Oysa geçmişte Ahîliğin ürettiği mal ve eşyaların tereke defterlerine girdiği, mahkemece sayılıp, hesabının yapılıp miras hisseleri oranında mirasçılara paylaştırıldığı bu sahada yapılmış araştırmalarda ortaya konulmaktadır.
Ahîlik, “Biz gökleri, yeri ve ikisi arasındakileri ancak hak ile ve belirli bir süre için yarattık” (46 Ahkaf suresi 3) ayeti mucibince eşya imal ediyordu. Bu kapsamda şöyle de denmiştir: “Ev eşyanız kırıldığında öfkelenmeyin. Çünkü sizin gibi onların da eceli vardır.” Yerde ve gökte olanların ecelini tayin eden Allah'tır. Batı, mal ve eşyaların ömrüne karar vererek kendisini tanrılaştırmakta ve Batı-dışı toplumlara bu tanrılaşmanın sanayi-endüstri zihniyetini zerk etmektedir.
Türkiye'de Batı'nın emperyalist saldırıları karşısında halis ve hasbî niyetlerle söylem ve pratik üretmeye çalışan “öncü kuşak” entelektüellerimiz bu bağlamda “sanayi hamlesi”, “fabrika üreten fabrika” kavramlaştırmalarını yaparken yukardan beri izah etmeye çalıştığım anlam dünyasından kopmuştur.
Demek ki, Batı'nın Batı-dışı toplumlara üretim mantığı itibarıyla “arızalı ürün” olarak imal edilen sanayi mamulleri verip kamyonlarca buğday alması bizdeki “Hikmet krizi”nden kaynaklanmaktadır.

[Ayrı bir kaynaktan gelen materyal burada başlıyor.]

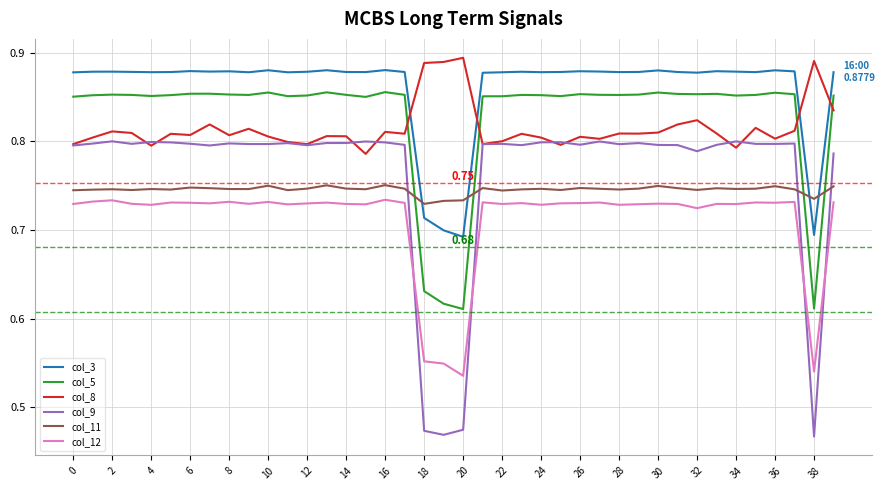

Count the col_9 values in the range 0 to 1.

40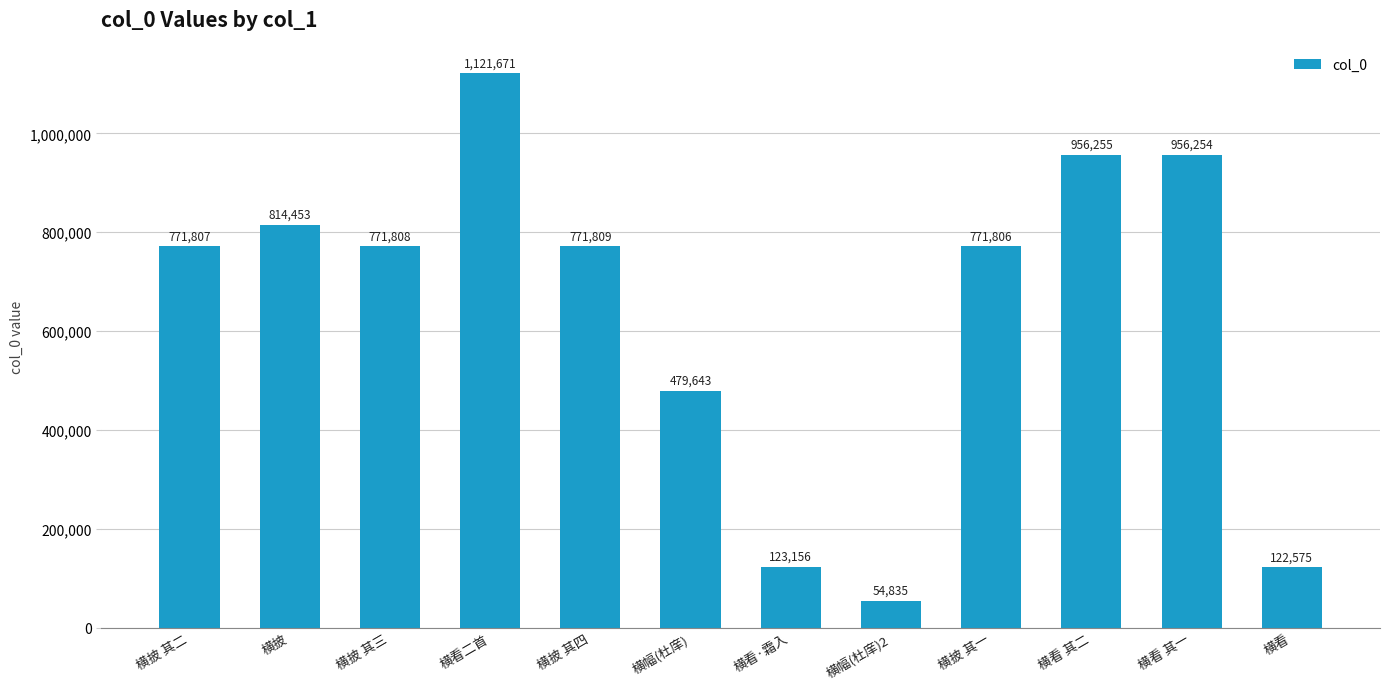

At which label does the data first exceed 771808?

横披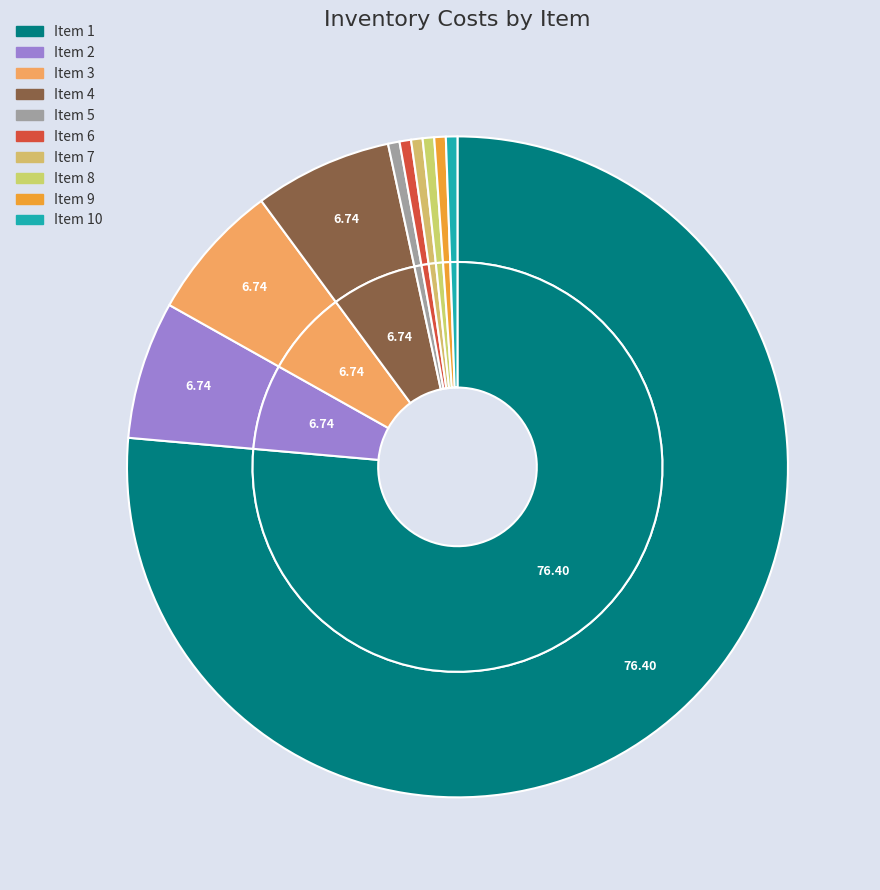

To the nearest percent, what portion does 10 represent?

1%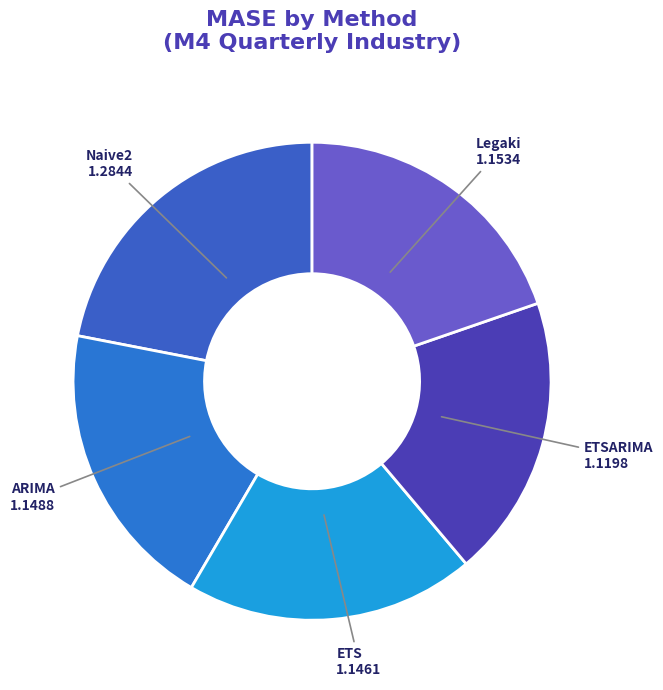

Is there a majority slice in this chart?

No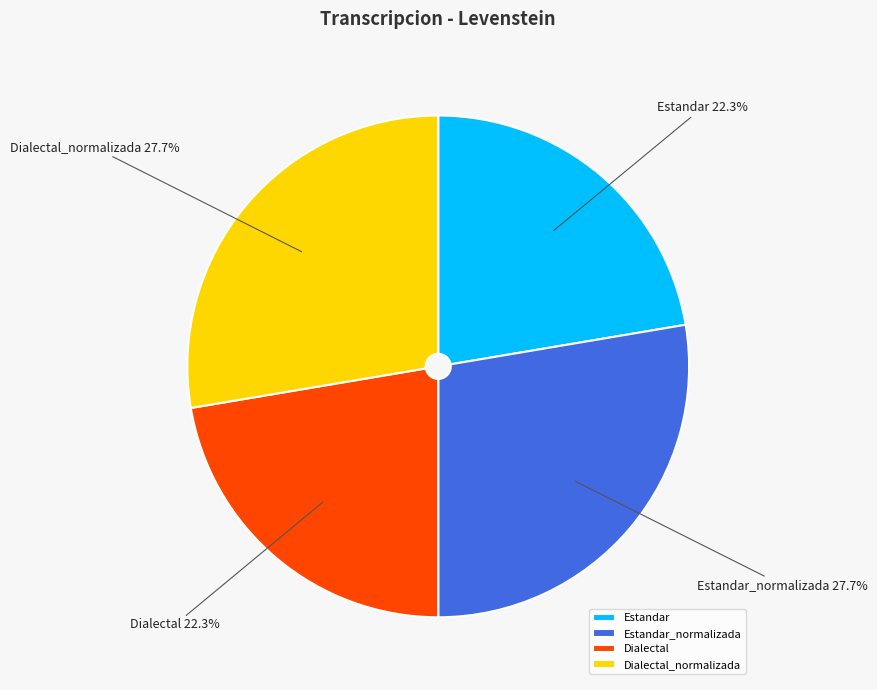

To the nearest percent, what is the average slice percentage?

25%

Batı'nın sanayi-endüstri teknolojisi eşya imal edemiyor. Eşya olamamış bu metaları “eşya” zannıyla kavrayıp, kullanmaya rıza geliştirmek ve üstüne bu imalat zihniyetini “ulaşılması gereken medeniyet ölçüsü” saymak nedeniyle Müslümanların dünya sisteminde (irabda) mahalli yoktur.